EXERCISE BRIEF: Print out the complete set of records below, exactly as they read.

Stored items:
____
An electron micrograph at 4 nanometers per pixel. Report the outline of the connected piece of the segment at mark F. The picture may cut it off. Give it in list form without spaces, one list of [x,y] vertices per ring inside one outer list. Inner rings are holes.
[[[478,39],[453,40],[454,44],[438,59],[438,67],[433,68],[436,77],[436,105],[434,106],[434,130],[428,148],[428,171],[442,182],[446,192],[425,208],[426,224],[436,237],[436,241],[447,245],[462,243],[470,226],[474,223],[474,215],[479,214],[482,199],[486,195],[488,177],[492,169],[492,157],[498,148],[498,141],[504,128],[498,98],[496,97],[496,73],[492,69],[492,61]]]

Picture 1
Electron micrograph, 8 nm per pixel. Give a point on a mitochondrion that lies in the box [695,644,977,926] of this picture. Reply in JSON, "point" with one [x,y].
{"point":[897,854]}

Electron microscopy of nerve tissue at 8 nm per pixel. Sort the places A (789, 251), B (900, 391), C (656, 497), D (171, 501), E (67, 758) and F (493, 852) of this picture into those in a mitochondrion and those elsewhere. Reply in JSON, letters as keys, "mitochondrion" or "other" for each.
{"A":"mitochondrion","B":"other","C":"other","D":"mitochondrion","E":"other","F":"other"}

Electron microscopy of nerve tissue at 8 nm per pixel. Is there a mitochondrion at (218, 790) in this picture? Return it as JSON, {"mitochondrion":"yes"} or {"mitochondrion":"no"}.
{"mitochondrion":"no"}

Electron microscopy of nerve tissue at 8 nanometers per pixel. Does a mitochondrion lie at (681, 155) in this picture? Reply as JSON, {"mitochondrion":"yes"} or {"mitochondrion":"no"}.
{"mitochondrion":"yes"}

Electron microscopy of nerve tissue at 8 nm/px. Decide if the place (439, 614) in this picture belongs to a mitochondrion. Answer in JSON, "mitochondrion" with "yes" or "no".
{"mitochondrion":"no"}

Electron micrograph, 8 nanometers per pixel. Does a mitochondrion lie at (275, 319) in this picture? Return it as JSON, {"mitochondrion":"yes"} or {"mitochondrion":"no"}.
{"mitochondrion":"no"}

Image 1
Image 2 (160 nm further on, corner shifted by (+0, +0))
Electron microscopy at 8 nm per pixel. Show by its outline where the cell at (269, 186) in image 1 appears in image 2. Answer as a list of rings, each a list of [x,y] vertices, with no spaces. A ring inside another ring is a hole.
____
EXERCISE SOLUTION:
An electron micrograph at 4 nanometers per pixel. Report the outline of the connected piece of the segment at mark F. The picture may cut it off. Give it in list form without spaces, one list of [x,y] vertices per ring inside one outer list. Inner rings are holes.
[[[478,39],[453,40],[454,44],[438,59],[438,67],[433,68],[436,77],[436,105],[434,106],[434,130],[428,148],[428,171],[442,182],[446,192],[425,208],[426,224],[436,237],[436,241],[447,245],[462,243],[470,226],[474,223],[474,215],[479,214],[482,199],[486,195],[488,177],[492,169],[492,157],[498,148],[498,141],[504,128],[498,98],[496,97],[496,73],[492,69],[492,61]]]

Picture 1
Electron micrograph, 8 nm per pixel. Give a point on a mitochondrion that lies in the box [695,644,977,926] of this picture. Reply in JSON, "point" with one [x,y].
{"point":[897,854]}

Electron microscopy of nerve tissue at 8 nm per pixel. Sort the places A (789, 251), B (900, 391), C (656, 497), D (171, 501), E (67, 758) and F (493, 852) of this picture into those in a mitochondrion and those elsewhere. Reply in JSON, letters as keys, "mitochondrion" or "other" for each.
{"A":"mitochondrion","B":"other","C":"other","D":"mitochondrion","E":"other","F":"other"}

Electron microscopy of nerve tissue at 8 nm per pixel. Is there a mitochondrion at (218, 790) in this picture? Return it as JSON, {"mitochondrion":"yes"} or {"mitochondrion":"no"}.
{"mitochondrion":"no"}

Electron microscopy of nerve tissue at 8 nanometers per pixel. Does a mitochondrion lie at (681, 155) in this picture? Reply as JSON, {"mitochondrion":"yes"} or {"mitochondrion":"no"}.
{"mitochondrion":"yes"}

Electron microscopy of nerve tissue at 8 nm/px. Decide if the place (439, 614) in this picture belongs to a mitochondrion. Answer in JSON, "mitochondrion" with "yes" or "no".
{"mitochondrion":"no"}

Electron micrograph, 8 nanometers per pixel. Does a mitochondrion lie at (275, 319) in this picture? Return it as JSON, {"mitochondrion":"yes"} or {"mitochondrion":"no"}.
{"mitochondrion":"no"}

Image 1
Image 2 (160 nm further on, corner shifted by (+0, +0))
Electron microscopy at 8 nm per pixel. Show by its outline where the cell at (269, 186) in image 1 appears in image 2. Answer as a list of rings, each a list of [x,y] vertices, with no spaces. A ring inside another ring is a hole.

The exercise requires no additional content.